[Start of section]

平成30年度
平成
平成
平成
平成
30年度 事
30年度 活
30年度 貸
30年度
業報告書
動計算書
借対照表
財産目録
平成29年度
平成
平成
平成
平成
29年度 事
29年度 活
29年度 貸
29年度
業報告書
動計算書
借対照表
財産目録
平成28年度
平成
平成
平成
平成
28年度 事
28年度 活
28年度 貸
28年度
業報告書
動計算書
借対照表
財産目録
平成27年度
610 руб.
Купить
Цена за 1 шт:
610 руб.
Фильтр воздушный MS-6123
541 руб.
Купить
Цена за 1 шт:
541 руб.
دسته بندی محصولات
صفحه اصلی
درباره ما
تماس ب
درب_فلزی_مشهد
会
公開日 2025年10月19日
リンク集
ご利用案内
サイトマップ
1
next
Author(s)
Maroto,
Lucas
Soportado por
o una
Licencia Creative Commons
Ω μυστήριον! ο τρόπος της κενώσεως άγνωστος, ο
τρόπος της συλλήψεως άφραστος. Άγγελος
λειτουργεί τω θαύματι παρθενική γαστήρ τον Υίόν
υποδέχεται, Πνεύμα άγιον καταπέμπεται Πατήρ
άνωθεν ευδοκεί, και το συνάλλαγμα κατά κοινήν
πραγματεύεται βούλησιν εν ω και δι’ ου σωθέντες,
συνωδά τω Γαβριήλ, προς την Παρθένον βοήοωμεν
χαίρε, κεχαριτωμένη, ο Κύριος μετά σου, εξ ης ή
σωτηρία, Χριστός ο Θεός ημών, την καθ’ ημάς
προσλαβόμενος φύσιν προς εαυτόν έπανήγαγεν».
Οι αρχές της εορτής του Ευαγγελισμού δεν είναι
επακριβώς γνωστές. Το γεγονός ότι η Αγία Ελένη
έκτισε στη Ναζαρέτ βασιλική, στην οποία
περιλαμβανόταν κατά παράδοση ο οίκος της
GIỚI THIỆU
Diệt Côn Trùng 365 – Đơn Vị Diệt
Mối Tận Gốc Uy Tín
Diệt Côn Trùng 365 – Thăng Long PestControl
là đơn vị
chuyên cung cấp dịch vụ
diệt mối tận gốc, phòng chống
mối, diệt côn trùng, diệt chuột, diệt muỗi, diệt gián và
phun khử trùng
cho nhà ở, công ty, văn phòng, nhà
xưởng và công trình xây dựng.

[End of section]

* _WHAT IS NEEDED_
Retype every line of the material exactly.

* _TASK ANSWER_
平成30年度
平成
平成
平成
平成
30年度 事
30年度 活
30年度 貸
30年度
業報告書
動計算書
借対照表
財産目録
平成29年度
平成
平成
平成
平成
29年度 事
29年度 活
29年度 貸
29年度
業報告書
動計算書
借対照表
財産目録
平成28年度
平成
平成
平成
平成
28年度 事
28年度 活
28年度 貸
28年度
業報告書
動計算書
借対照表
財産目録
平成27年度
610 руб.
Купить
Цена за 1 шт:
610 руб.
Фильтр воздушный MS-6123
541 руб.
Купить
Цена за 1 шт:
541 руб.
دسته بندی محصولات
صفحه اصلی
درباره ما
تماس ب
درب_فلزی_مشهد
会
公開日 2025年10月19日
リンク集
ご利用案内
サイトマップ
1
next
Author(s)
Maroto,
Lucas
Soportado por
o una
Licencia Creative Commons
Ω μυστήριον! ο τρόπος της κενώσεως άγνωστος, ο
τρόπος της συλλήψεως άφραστος. Άγγελος
λειτουργεί τω θαύματι παρθενική γαστήρ τον Υίόν
υποδέχεται, Πνεύμα άγιον καταπέμπεται Πατήρ
άνωθεν ευδοκεί, και το συνάλλαγμα κατά κοινήν
πραγματεύεται βούλησιν εν ω και δι’ ου σωθέντες,
συνωδά τω Γαβριήλ, προς την Παρθένον βοήοωμεν
χαίρε, κεχαριτωμένη, ο Κύριος μετά σου, εξ ης ή
σωτηρία, Χριστός ο Θεός ημών, την καθ’ ημάς
προσλαβόμενος φύσιν προς εαυτόν έπανήγαγεν».
Οι αρχές της εορτής του Ευαγγελισμού δεν είναι
επακριβώς γνωστές. Το γεγονός ότι η Αγία Ελένη
έκτισε στη Ναζαρέτ βασιλική, στην οποία
περιλαμβανόταν κατά παράδοση ο οίκος της
GIỚI THIỆU
Diệt Côn Trùng 365 – Đơn Vị Diệt
Mối Tận Gốc Uy Tín
Diệt Côn Trùng 365 – Thăng Long PestControl
là đơn vị
chuyên cung cấp dịch vụ
diệt mối tận gốc, phòng chống
mối, diệt côn trùng, diệt chuột, diệt muỗi, diệt gián và
phun khử trùng
cho nhà ở, công ty, văn phòng, nhà
xưởng và công trình xây dựng.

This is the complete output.